When providers are caring for patients in mission-critical situations, speeding up diagnostic and monitoring capabilities can save lives. Edge computing has many potential use cases in healthcare, from powering connected ambulances to allowing hospitals to process data from connected patient monitors onsite, speeding analysis, and eliminating latency. Edge capabilities are also useful in remote patient monitoring, giving IoT sensors the built-in power to process and pre-filter data before transmitting it to a cloud server.

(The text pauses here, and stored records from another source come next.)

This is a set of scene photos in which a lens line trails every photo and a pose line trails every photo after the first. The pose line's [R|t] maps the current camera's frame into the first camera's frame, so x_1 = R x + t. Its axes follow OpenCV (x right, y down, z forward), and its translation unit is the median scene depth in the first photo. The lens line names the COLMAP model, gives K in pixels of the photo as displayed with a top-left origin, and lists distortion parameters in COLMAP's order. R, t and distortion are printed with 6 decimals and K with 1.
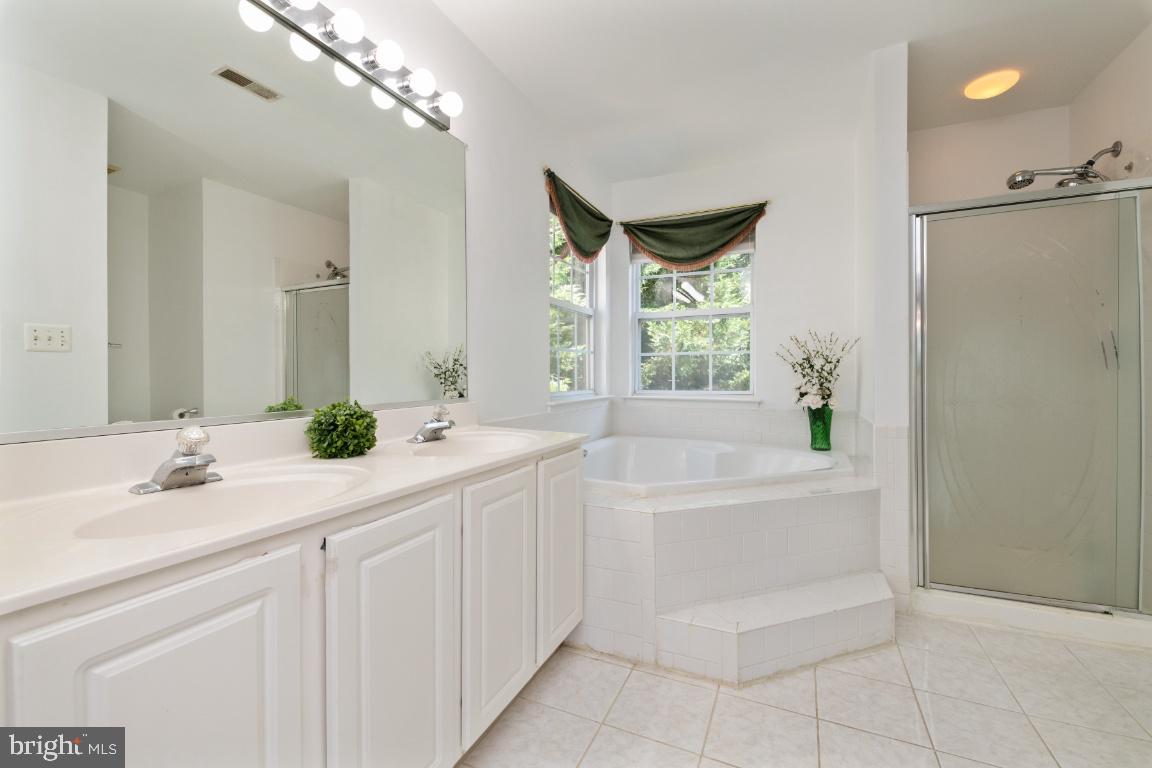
lens RADIAL K [[505.3, 0, 583.7], [0, 505.3, 378.2], [0, 0, 1]] dist [-0.000708, -0.000380]
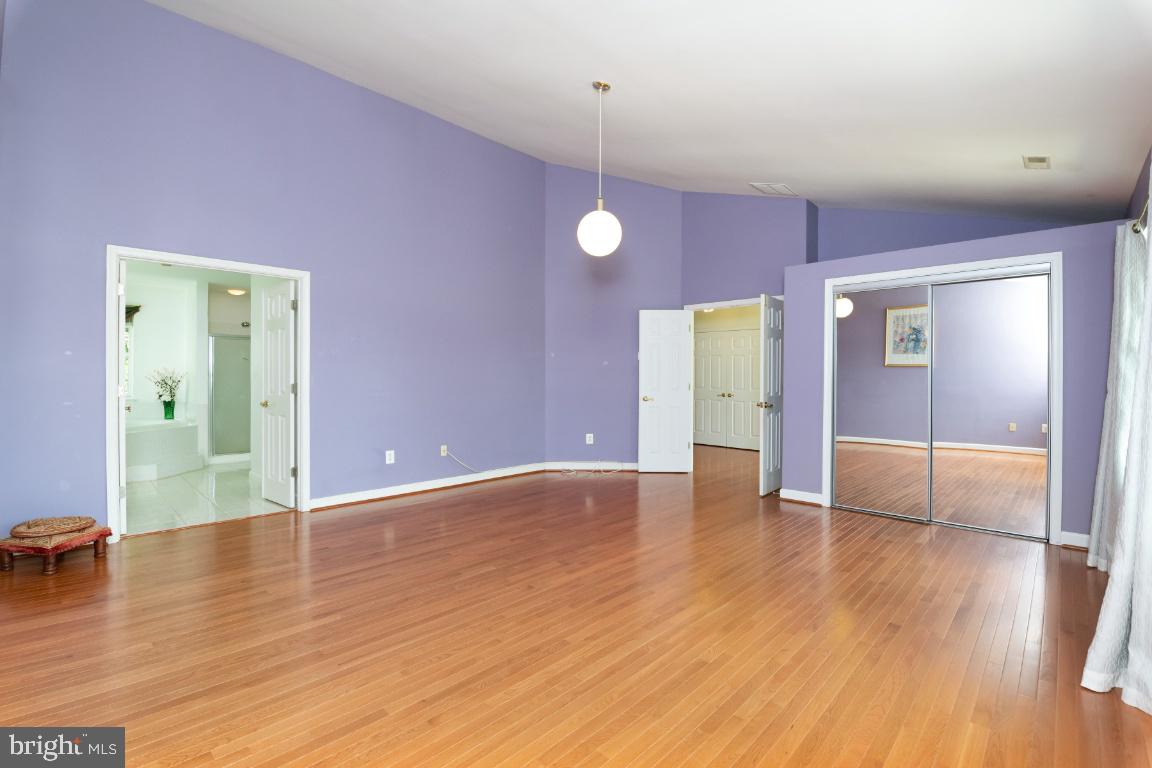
lens RADIAL K [[505.3, 0, 577.1], [0, 505.3, 386.0], [0, 0, 1]] dist [-0.000708, -0.000380]
pose [[0.371959, 0.007092, 0.928222, -0.995709], [0.000240, 0.999970, -0.007736, 0.006500], [-0.928249, 0.003100, 0.371947, -1.616436]]
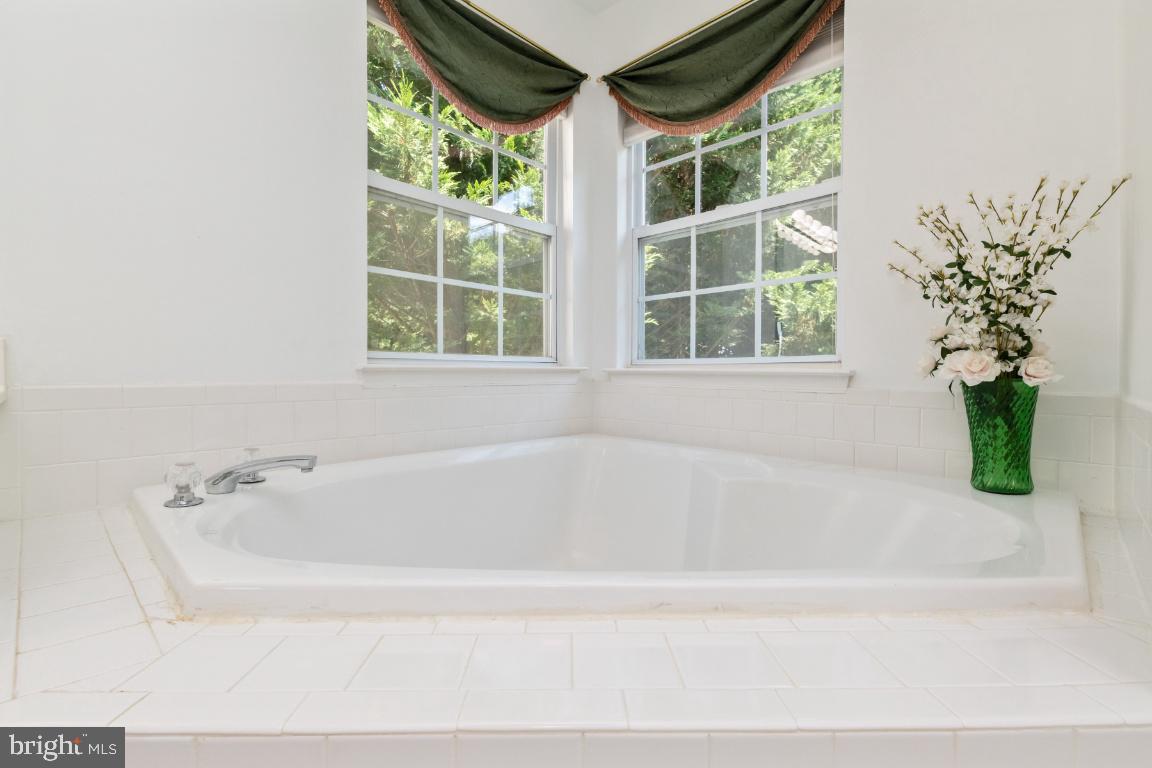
lens RADIAL K [[505.3, 0, 567.1], [0, 505.3, 378.3], [0, 0, 1]] dist [-0.000708, -0.000380]
pose [[0.931295, 0.004309, -0.364241, 0.295958], [-0.004711, 0.999989, -0.000215, 0.054970], [0.364236, 0.001916, 0.931305, 0.508470]]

Self-driving cars and trucks depend on local, in-vehicle computers to function, so this sector has been an early adopter of edge computing. To operate safely, autonomous vehicles need to be able to process data from several different onboard sensors in real-time so their AI engines can make split-second decisions. Having a powerful onboard computer allows them to keep working even when the car ventures into areas without reliable wireless connectivity.
Smart Buildings and Smart Homes
Smart building and smart home devices typically rely on cloud-based servers for processing and storage, but backhaul costs and increased latency are often problems. Moving computing power to the edge would reduce response times for voice-based control devices and enable building managers to store data more securely on-premise.
Where do edge and IoT go from here?
As edge capabilities continue to expand, IoT deployments will benefit from the increase in decentralized computing architectures. In many use cases, IoT data collected at the edge will stay at the edge—to be analyzed and acted upon in real-time. There will still be a place for cloud servers, but in the future, edge architecture will be able to bear the lion’s share of IoT data processing.